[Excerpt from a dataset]
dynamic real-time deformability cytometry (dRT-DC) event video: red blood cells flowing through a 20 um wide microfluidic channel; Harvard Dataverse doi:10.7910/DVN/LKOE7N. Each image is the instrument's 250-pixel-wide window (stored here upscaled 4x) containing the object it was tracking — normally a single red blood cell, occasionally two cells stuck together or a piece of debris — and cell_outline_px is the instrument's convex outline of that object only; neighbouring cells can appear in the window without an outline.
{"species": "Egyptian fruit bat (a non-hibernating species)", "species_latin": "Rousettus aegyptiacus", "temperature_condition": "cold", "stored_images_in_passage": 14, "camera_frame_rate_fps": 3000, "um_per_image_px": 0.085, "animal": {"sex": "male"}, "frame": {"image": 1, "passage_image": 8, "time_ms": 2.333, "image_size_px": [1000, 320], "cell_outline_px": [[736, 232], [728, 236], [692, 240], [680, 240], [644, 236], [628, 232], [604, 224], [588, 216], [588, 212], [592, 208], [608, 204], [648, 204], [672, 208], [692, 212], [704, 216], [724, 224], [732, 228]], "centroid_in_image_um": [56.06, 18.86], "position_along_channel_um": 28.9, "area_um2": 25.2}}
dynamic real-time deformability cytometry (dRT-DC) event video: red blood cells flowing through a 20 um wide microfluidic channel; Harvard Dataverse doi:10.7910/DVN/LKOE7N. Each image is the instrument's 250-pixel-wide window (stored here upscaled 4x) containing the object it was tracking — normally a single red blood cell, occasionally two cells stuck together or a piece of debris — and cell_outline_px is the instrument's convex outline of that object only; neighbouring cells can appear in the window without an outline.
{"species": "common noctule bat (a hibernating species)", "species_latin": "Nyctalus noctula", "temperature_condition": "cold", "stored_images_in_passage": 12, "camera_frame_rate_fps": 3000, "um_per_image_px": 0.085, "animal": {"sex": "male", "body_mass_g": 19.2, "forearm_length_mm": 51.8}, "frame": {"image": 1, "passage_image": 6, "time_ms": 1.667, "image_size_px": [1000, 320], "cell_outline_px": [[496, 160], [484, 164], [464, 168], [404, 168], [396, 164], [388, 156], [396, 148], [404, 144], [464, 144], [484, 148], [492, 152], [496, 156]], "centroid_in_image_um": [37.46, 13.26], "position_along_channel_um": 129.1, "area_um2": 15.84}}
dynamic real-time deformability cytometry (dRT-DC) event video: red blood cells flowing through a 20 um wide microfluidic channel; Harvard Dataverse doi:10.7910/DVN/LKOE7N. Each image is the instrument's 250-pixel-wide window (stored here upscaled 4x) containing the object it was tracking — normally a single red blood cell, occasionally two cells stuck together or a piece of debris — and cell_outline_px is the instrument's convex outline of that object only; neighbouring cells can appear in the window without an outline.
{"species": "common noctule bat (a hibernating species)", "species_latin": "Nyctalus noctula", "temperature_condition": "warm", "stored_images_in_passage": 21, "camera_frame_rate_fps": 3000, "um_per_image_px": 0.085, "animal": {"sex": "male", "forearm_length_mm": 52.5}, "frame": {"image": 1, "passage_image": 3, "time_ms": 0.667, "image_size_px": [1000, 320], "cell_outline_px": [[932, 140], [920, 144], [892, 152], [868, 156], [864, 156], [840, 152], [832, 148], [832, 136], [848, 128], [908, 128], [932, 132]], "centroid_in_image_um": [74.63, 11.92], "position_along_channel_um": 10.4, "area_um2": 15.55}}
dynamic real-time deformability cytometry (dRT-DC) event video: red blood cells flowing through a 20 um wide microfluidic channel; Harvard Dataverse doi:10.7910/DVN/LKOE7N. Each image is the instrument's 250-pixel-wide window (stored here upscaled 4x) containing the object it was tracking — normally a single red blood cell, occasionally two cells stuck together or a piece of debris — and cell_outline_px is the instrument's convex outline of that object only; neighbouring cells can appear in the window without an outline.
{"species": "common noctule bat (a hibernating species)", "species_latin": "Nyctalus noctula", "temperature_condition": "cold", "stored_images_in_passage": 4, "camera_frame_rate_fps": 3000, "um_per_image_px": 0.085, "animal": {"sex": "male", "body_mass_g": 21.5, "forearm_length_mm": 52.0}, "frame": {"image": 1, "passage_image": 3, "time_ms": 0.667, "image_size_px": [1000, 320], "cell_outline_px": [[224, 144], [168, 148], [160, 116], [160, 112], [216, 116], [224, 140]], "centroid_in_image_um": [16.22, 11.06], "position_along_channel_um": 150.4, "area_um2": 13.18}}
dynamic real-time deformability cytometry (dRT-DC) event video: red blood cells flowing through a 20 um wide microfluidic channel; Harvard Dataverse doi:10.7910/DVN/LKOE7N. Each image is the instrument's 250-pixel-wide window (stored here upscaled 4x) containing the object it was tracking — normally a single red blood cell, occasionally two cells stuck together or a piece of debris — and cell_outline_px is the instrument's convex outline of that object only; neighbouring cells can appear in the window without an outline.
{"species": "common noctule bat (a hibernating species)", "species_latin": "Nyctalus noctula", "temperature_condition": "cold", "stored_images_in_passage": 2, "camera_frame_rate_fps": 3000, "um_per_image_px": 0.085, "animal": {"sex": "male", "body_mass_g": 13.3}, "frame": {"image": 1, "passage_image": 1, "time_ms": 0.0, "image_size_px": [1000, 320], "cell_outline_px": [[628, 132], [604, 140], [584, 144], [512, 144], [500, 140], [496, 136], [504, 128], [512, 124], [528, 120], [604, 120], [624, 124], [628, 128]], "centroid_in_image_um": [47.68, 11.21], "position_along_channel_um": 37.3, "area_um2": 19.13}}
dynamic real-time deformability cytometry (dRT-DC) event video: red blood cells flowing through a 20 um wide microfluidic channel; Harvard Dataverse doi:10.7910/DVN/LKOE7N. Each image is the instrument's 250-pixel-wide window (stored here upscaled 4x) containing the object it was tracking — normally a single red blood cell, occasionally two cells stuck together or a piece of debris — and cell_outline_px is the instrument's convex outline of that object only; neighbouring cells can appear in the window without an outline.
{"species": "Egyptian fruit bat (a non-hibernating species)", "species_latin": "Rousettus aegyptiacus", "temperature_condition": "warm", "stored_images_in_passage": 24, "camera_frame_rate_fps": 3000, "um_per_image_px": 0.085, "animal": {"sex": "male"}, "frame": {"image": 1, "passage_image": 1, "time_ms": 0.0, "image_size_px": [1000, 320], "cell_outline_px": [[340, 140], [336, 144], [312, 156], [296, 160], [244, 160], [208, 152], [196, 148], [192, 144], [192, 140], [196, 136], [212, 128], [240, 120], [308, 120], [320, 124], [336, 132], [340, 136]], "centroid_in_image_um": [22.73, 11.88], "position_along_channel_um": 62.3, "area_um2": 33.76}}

Objective:
Faithfully transcribe the whole of the data.

Full answer:
dynamic real-time deformability cytometry (dRT-DC) event video: red blood cells flowing through a 20 um wide microfluidic channel; Harvard Dataverse doi:10.7910/DVN/LKOE7N. Each image is the instrument's 250-pixel-wide window (stored here upscaled 4x) containing the object it was tracking — normally a single red blood cell, occasionally two cells stuck together or a piece of debris — and cell_outline_px is the instrument's convex outline of that object only; neighbouring cells can appear in the window without an outline.
{"species": "Egyptian fruit bat (a non-hibernating species)", "species_latin": "Rousettus aegyptiacus", "temperature_condition": "cold", "stored_images_in_passage": 14, "camera_frame_rate_fps": 3000, "um_per_image_px": 0.085, "animal": {"sex": "male"}, "frame": {"image": 1, "passage_image": 8, "time_ms": 2.333, "image_size_px": [1000, 320], "cell_outline_px": [[736, 232], [728, 236], [692, 240], [680, 240], [644, 236], [628, 232], [604, 224], [588, 216], [588, 212], [592, 208], [608, 204], [648, 204], [672, 208], [692, 212], [704, 216], [724, 224], [732, 228]], "centroid_in_image_um": [56.06, 18.86], "position_along_channel_um": 28.9, "area_um2": 25.2}}
dynamic real-time deformability cytometry (dRT-DC) event video: red blood cells flowing through a 20 um wide microfluidic channel; Harvard Dataverse doi:10.7910/DVN/LKOE7N. Each image is the instrument's 250-pixel-wide window (stored here upscaled 4x) containing the object it was tracking — normally a single red blood cell, occasionally two cells stuck together or a piece of debris — and cell_outline_px is the instrument's convex outline of that object only; neighbouring cells can appear in the window without an outline.
{"species": "common noctule bat (a hibernating species)", "species_latin": "Nyctalus noctula", "temperature_condition": "cold", "stored_images_in_passage": 12, "camera_frame_rate_fps": 3000, "um_per_image_px": 0.085, "animal": {"sex": "male", "body_mass_g": 19.2, "forearm_length_mm": 51.8}, "frame": {"image": 1, "passage_image": 6, "time_ms": 1.667, "image_size_px": [1000, 320], "cell_outline_px": [[496, 160], [484, 164], [464, 168], [404, 168], [396, 164], [388, 156], [396, 148], [404, 144], [464, 144], [484, 148], [492, 152], [496, 156]], "centroid_in_image_um": [37.46, 13.26], "position_along_channel_um": 129.1, "area_um2": 15.84}}
dynamic real-time deformability cytometry (dRT-DC) event video: red blood cells flowing through a 20 um wide microfluidic channel; Harvard Dataverse doi:10.7910/DVN/LKOE7N. Each image is the instrument's 250-pixel-wide window (stored here upscaled 4x) containing the object it was tracking — normally a single red blood cell, occasionally two cells stuck together or a piece of debris — and cell_outline_px is the instrument's convex outline of that object only; neighbouring cells can appear in the window without an outline.
{"species": "common noctule bat (a hibernating species)", "species_latin": "Nyctalus noctula", "temperature_condition": "warm", "stored_images_in_passage": 21, "camera_frame_rate_fps": 3000, "um_per_image_px": 0.085, "animal": {"sex": "male", "forearm_length_mm": 52.5}, "frame": {"image": 1, "passage_image": 3, "time_ms": 0.667, "image_size_px": [1000, 320], "cell_outline_px": [[932, 140], [920, 144], [892, 152], [868, 156], [864, 156], [840, 152], [832, 148], [832, 136], [848, 128], [908, 128], [932, 132]], "centroid_in_image_um": [74.63, 11.92], "position_along_channel_um": 10.4, "area_um2": 15.55}}
dynamic real-time deformability cytometry (dRT-DC) event video: red blood cells flowing through a 20 um wide microfluidic channel; Harvard Dataverse doi:10.7910/DVN/LKOE7N. Each image is the instrument's 250-pixel-wide window (stored here upscaled 4x) containing the object it was tracking — normally a single red blood cell, occasionally two cells stuck together or a piece of debris — and cell_outline_px is the instrument's convex outline of that object only; neighbouring cells can appear in the window without an outline.
{"species": "common noctule bat (a hibernating species)", "species_latin": "Nyctalus noctula", "temperature_condition": "cold", "stored_images_in_passage": 4, "camera_frame_rate_fps": 3000, "um_per_image_px": 0.085, "animal": {"sex": "male", "body_mass_g": 21.5, "forearm_length_mm": 52.0}, "frame": {"image": 1, "passage_image": 3, "time_ms": 0.667, "image_size_px": [1000, 320], "cell_outline_px": [[224, 144], [168, 148], [160, 116], [160, 112], [216, 116], [224, 140]], "centroid_in_image_um": [16.22, 11.06], "position_along_channel_um": 150.4, "area_um2": 13.18}}
dynamic real-time deformability cytometry (dRT-DC) event video: red blood cells flowing through a 20 um wide microfluidic channel; Harvard Dataverse doi:10.7910/DVN/LKOE7N. Each image is the instrument's 250-pixel-wide window (stored here upscaled 4x) containing the object it was tracking — normally a single red blood cell, occasionally two cells stuck together or a piece of debris — and cell_outline_px is the instrument's convex outline of that object only; neighbouring cells can appear in the window without an outline.
{"species": "common noctule bat (a hibernating species)", "species_latin": "Nyctalus noctula", "temperature_condition": "cold", "stored_images_in_passage": 2, "camera_frame_rate_fps": 3000, "um_per_image_px": 0.085, "animal": {"sex": "male", "body_mass_g": 13.3}, "frame": {"image": 1, "passage_image": 1, "time_ms": 0.0, "image_size_px": [1000, 320], "cell_outline_px": [[628, 132], [604, 140], [584, 144], [512, 144], [500, 140], [496, 136], [504, 128], [512, 124], [528, 120], [604, 120], [624, 124], [628, 128]], "centroid_in_image_um": [47.68, 11.21], "position_along_channel_um": 37.3, "area_um2": 19.13}}
dynamic real-time deformability cytometry (dRT-DC) event video: red blood cells flowing through a 20 um wide microfluidic channel; Harvard Dataverse doi:10.7910/DVN/LKOE7N. Each image is the instrument's 250-pixel-wide window (stored here upscaled 4x) containing the object it was tracking — normally a single red blood cell, occasionally two cells stuck together or a piece of debris — and cell_outline_px is the instrument's convex outline of that object only; neighbouring cells can appear in the window without an outline.
{"species": "Egyptian fruit bat (a non-hibernating species)", "species_latin": "Rousettus aegyptiacus", "temperature_condition": "warm", "stored_images_in_passage": 24, "camera_frame_rate_fps": 3000, "um_per_image_px": 0.085, "animal": {"sex": "male"}, "frame": {"image": 1, "passage_image": 1, "time_ms": 0.0, "image_size_px": [1000, 320], "cell_outline_px": [[340, 140], [336, 144], [312, 156], [296, 160], [244, 160], [208, 152], [196, 148], [192, 144], [192, 140], [196, 136], [212, 128], [240, 120], [308, 120], [320, 124], [336, 132], [340, 136]], "centroid_in_image_um": [22.73, 11.88], "position_along_channel_um": 62.3, "area_um2": 33.76}}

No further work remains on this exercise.